When President Clinton unveiled his tax increase two months ago, he called Americans to sacrifice. But when “morning-after” polls showed a drastic drop in approval ratings, sacrifice quickly became contribution. Apparently sacrifice, which is in the vocabulary of faith, does not exist in the language of politics.
We seem to have a hard time with sacrifice unless we sense a direct benefit for ourselves. But expecting something in return is not sacrifice, it is investment. The two concepts are radically different.
Our upscale American existence has been sanitized of sacrifice. The notion of giving without thought of return has grown passé. The church, however, would do well to remember that selfless sacrifice is the foundation of our Christian experience. In fact, the story of the church is the ongoing history of sacrifice.
I am reminded of an event witnessed by Bob Pierce, founder of World Vision, in Korea in 1950: The Red Chinese army has routed American and United Nations troops. Refugees flood south, their tales of atrocity sparking terror. Churches bulge with all-night prayer vigils conducted in an atmosphere of siege. It is winter, and the city has lost power.
It is four o’clock in the morning, dark and unbelievably cold inside. Many in the church are refugees. Most are dressed in nothing but thin, padded cotton. Women who watched their homes burn and husbands tortured to death gather their children close.
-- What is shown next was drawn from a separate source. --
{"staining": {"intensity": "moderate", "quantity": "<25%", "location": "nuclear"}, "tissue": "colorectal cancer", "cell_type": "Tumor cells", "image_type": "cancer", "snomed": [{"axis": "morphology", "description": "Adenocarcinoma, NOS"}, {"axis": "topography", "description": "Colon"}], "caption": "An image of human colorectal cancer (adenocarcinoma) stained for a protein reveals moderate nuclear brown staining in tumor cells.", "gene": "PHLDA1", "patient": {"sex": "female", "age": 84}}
The singing is punctuated by tears, declaring both the worshipers’ need and their joy in finding the One in whom every need is met. The pastor prepares to take an offering for those still streaming into the city. “Something must be done to help our friends and brethren,” he explains.
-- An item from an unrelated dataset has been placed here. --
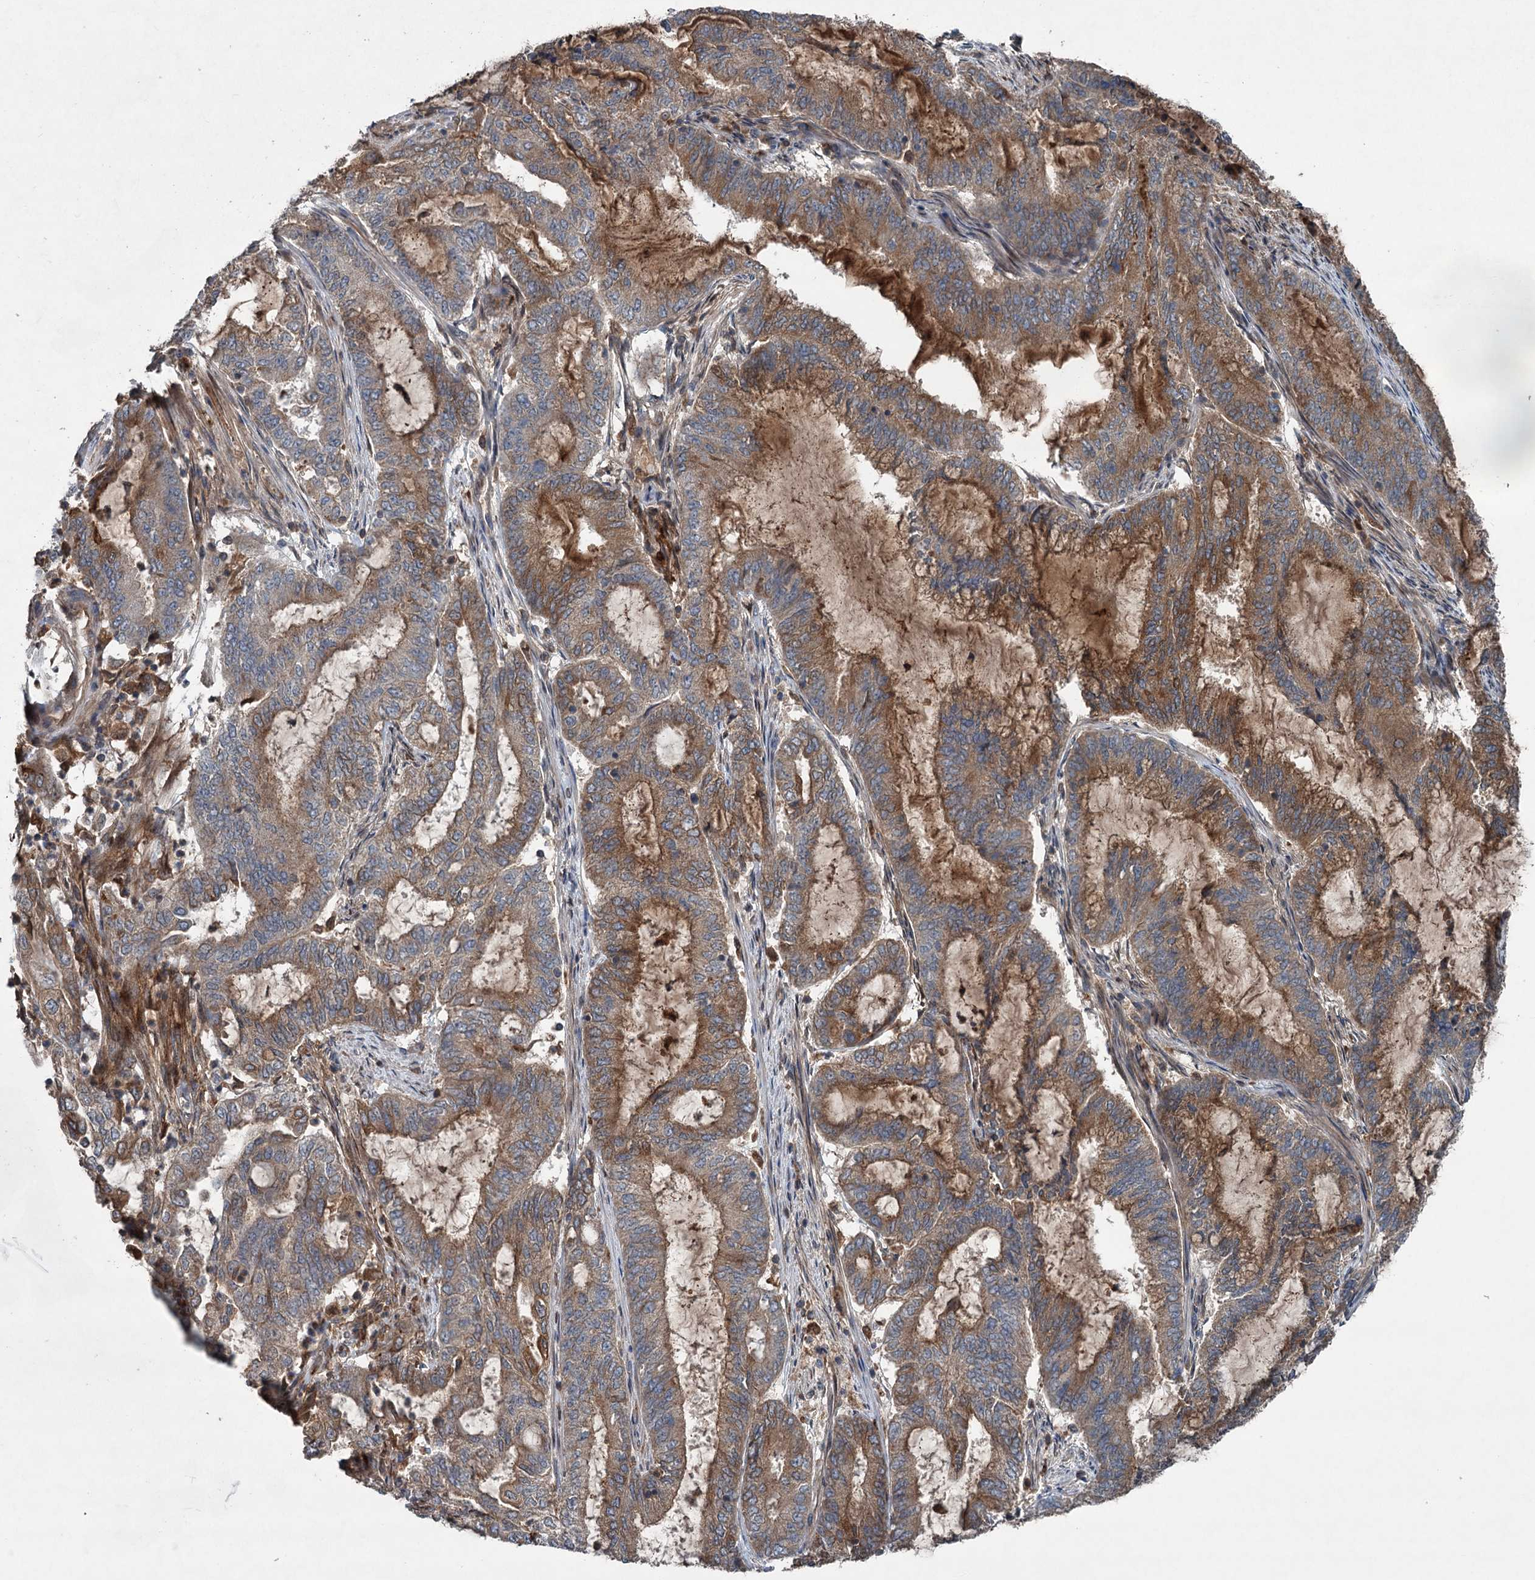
{"staining": {"intensity": "moderate", "quantity": ">75%", "location": "cytoplasmic/membranous"}, "tissue": "endometrial cancer", "cell_type": "Tumor cells", "image_type": "cancer", "snomed": [{"axis": "morphology", "description": "Adenocarcinoma, NOS"}, {"axis": "topography", "description": "Endometrium"}], "caption": "Protein staining shows moderate cytoplasmic/membranous positivity in approximately >75% of tumor cells in endometrial cancer. (brown staining indicates protein expression, while blue staining denotes nuclei).", "gene": "TAPBPL", "patient": {"sex": "female", "age": 51}}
What does this congregation have to give? Homes, businesses, and savings are gone. The people shiver in desperate need. The pastor continues, “And so we will give an offering of clothes.”
An old, emaciated man removes his vest and solemnly lays it on the Communion table. A young mother takes the sweater off her baby and tucks the infant inside her own clothes. A tiny sweater joins a tattered vest. Soon, the table is piled high. They give the clothes off their backs because of what is in their hearts.
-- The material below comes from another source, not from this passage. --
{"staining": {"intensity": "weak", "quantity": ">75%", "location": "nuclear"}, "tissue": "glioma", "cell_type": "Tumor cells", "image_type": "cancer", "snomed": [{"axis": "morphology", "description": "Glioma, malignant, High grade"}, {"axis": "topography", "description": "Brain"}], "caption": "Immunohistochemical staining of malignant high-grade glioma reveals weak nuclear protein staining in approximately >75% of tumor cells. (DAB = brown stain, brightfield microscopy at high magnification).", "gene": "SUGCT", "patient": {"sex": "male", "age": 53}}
That, fellow American Christians, is sacrifice. For that tiny refugee church, sacrifice was not a foreign concept, but a faith experience. Not something to be feared, but to be embraced. Asking for nothing in return, faith gave freely what it could not afford.
That suffering assembly in Korea did not make an “investment of faith.” It sacrificed that another’s child might be warm; that a stranger might cover himself; that someone they might never meet, and never be thanked by, might benefit from their gift. Sacrifice gives not out of abundance. It gives from the heart.
If our nation is to understand the biblical concept of sacrifice, the church must lead the way, as it has many times in the past. Now, as never before, we face opportunities to show a skeptical world what it means to give without thought for ourselves.
Like the members of that Korean church, we have our own needs. But we know there are those whose needs are far greater, whether they come from the streets of Buffalo or the urban battlefields of Bosnia; a Cincinnati slum or a Somalian village. We know they are our neighbors. And we are touched by their suffering.
Sacrifice may have become a foreign word to our American culture. It is too personal, too painful. But for the Christian, it is the first step to resurrection.
Robert Seiple is president of World Vision.